Avec le développement des solutions de traduction automatique, même accessibles à tous via Internet, quel est l’avenir de la traduction ? Les agences de traduction et les traducteurs professionnels sont-ils voués à disparaître ? Quelques éléments de réponse sur ce marché de la traduction en grande mouvance…

Que valent vraiment les solutions de traduction automatique ?

Avant tout, clarifions la notion de “traduction automatique (TA)”. Il s’agit de traduire un texte ou un contenu audio grâce à un logiciel de traduction informatique, sans faire appel à aucune intervention humaine.

Depuis quelques années, et plus encore ces derniers mois, l’on peut constater le développement de ces services de traduction en temps réels dans de très nombreuses langues. Ainsi, Google (Google Translate) ou Facebook proposent de “voir la traduction” de tout contenu texte écrit dans une autre langue que celle définie par l’utilisateur. Loin d’être parfaite, cette traduction permet néanmoins à l’utilisateur de se faire une idée du contenu écrit afin d’en comprendre le sens.

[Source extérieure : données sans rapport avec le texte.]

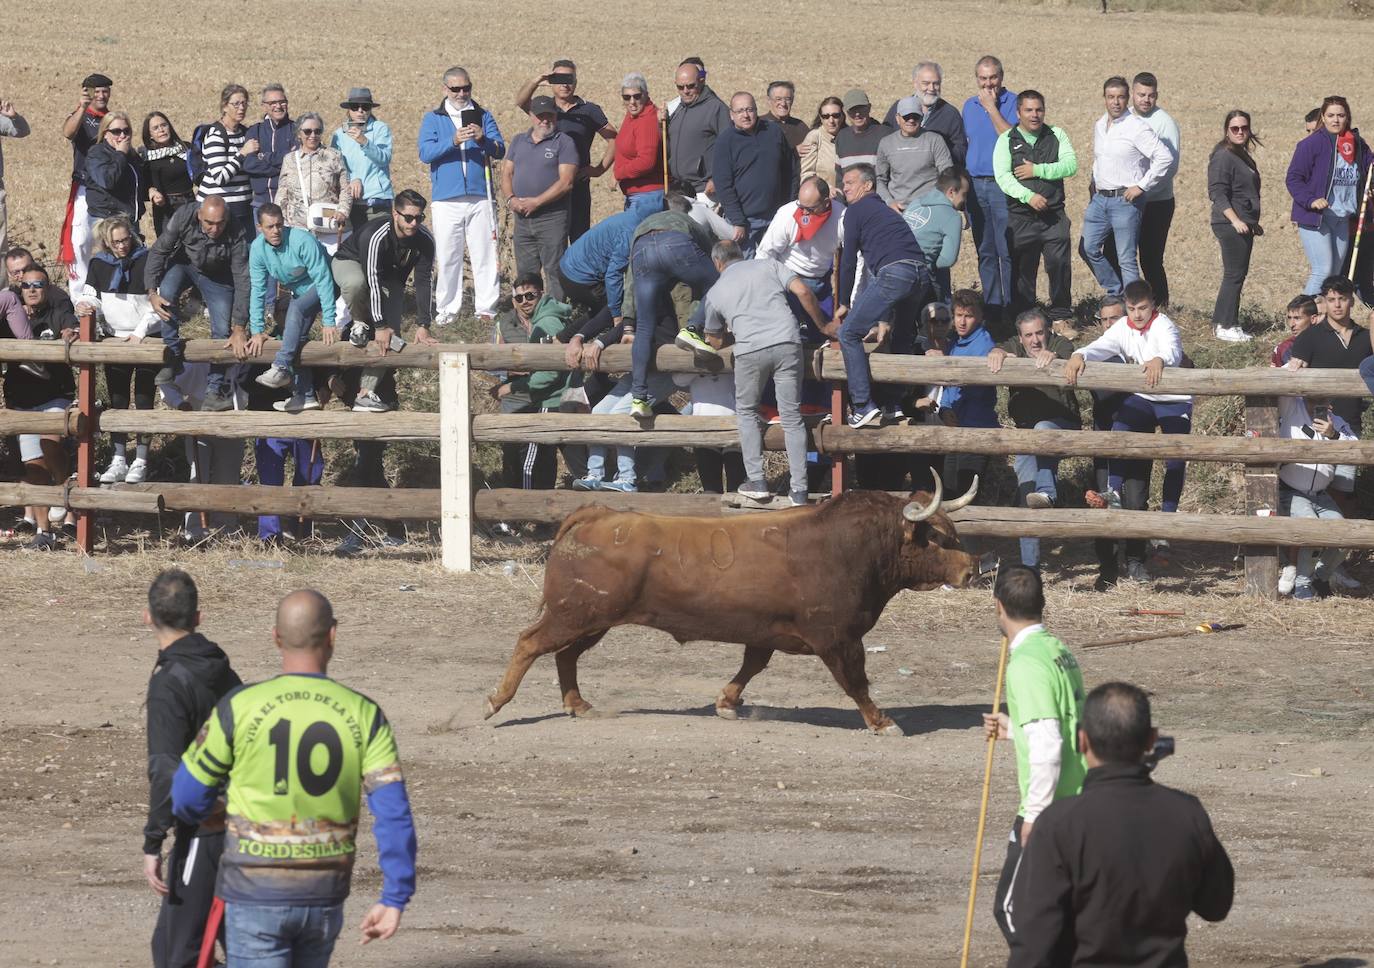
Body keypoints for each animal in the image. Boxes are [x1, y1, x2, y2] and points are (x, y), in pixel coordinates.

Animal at [489, 475, 983, 730]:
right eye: (939, 538)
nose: (970, 569)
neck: (847, 546)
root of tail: (596, 513)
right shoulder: (838, 639)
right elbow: (856, 682)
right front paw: (882, 721)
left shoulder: (766, 631)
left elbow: (752, 666)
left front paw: (726, 703)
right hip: (575, 613)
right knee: (531, 643)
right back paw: (496, 700)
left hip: (593, 620)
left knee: (565, 655)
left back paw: (577, 704)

Quelles sont les typologies de logiciels de traduction ?

Aujourd’hui, on trouve trois types de logiciels de traduction automatique :

  • Les outils de traduction développés à partir de l’intégration de dictionnaire et de règles (grammaire, conjugaison, éléments linguistiques. Les dictionnaires peuvent parfois être spécialisés pour offrir un contenu enrichi et donc, plus précis.
  • Déployées dans les années 90, les solutions basées sur l’analogie statistique : le logiciel analyse et compare une quantité de données traduites dans leurs différentes versions et il en déduit la traduction la plus probable. Pour être efficaces, ces systèmes nécessitent souvent une réflexion humaine pour apporter la cohérence et la subtilité manquantes.
  • Lancé en 2010 et en perpétuelle évolution, le deep learning est une révolution dans le développement de l’intelligence artificielle ! Basée sur des algorithmes neuronaux (NMT), la traduction automatique s’enrichit par sa capacité d’apprentissage personnel. Avec des résultats de traduction très satisfaisants, ce système serait d’ailleurs en cours d’intégration par Google pour améliorer significativement la qualité de ses traductions automatiques. De son côté, Microsoft semble aller dans cette voie pour l’amélioration de son outil de traduction en direct de la langue orale intégré à Skype.

Face aux géants de l’Internet qui proposent à tous l’accès à leurs outils, SYSTRAN, leader mondial des technologies de traduction (basé à Séoul (Corée) avec des bureaux à Paris (France) et San Diego (États-Unis) oppose la confidentialité de ses traductions et la cession totale des droits sur les traductions à ses clients propriétaires des solutions logicielles installées sur le serveur ou dans le cloud.

L’avenir de la traduction, du métier de traducteur ou de traducteur interprète est-il menacé par les logiciels de traduction automatique ?

Si les logiciels de traduction automatique semblent prometteurs, ils révèlent toujours des limites à considérer :
– une capacité d’enrichissement différente selon les paires de langues et ainsi, des performances de traduction inégales ;
– une appréhension plus ou moins qualifiée selon les niveaux de langue ou les spécialités : le langage courant offrant une vaste base de données comparative, sa traduction sera de meilleure qualité que la traduction littéraire ou la traduction de SMS ou encore de jeux de mots ;
– pour un texte long, les logiciels manquent de cohérence stylistique. Puisant dans d’innombrables bases de données, le rendu est fatalement contrasté.

Si la qualité des traductions automatiques s’améliore au fil des ans, on est encore loin de la qualité obtenue grâce à l’intervention de traducteurs professionnels.

L’avenir de la traduction réside ainsi dans le développement de la post-édition qui consiste à intervenir sur un contenu prétraduit grâce aux technologies de traduction afin de l’améliorer, de l’optimiser.
Appuyé par ces logiciels qui offrent une prétraduction considérée comme un premier jet, le traducteur gagne en productivité et en rapidité de traitement. Le traducteur modifie, corrige, révise le contenu traduit en tenant compte de la version source, il harmonise le style et enrichit le vocabulaire proposé initialement.

En adaptant le processus de traduction par une intervention en “post-edit”, le traducteur optimise son travail par une traduction assistée par ordinateur (TAO). Il pallie alors les limites actuelles du logiciel et valorise son intervention : plus rapide, plus compétitive, plus riche.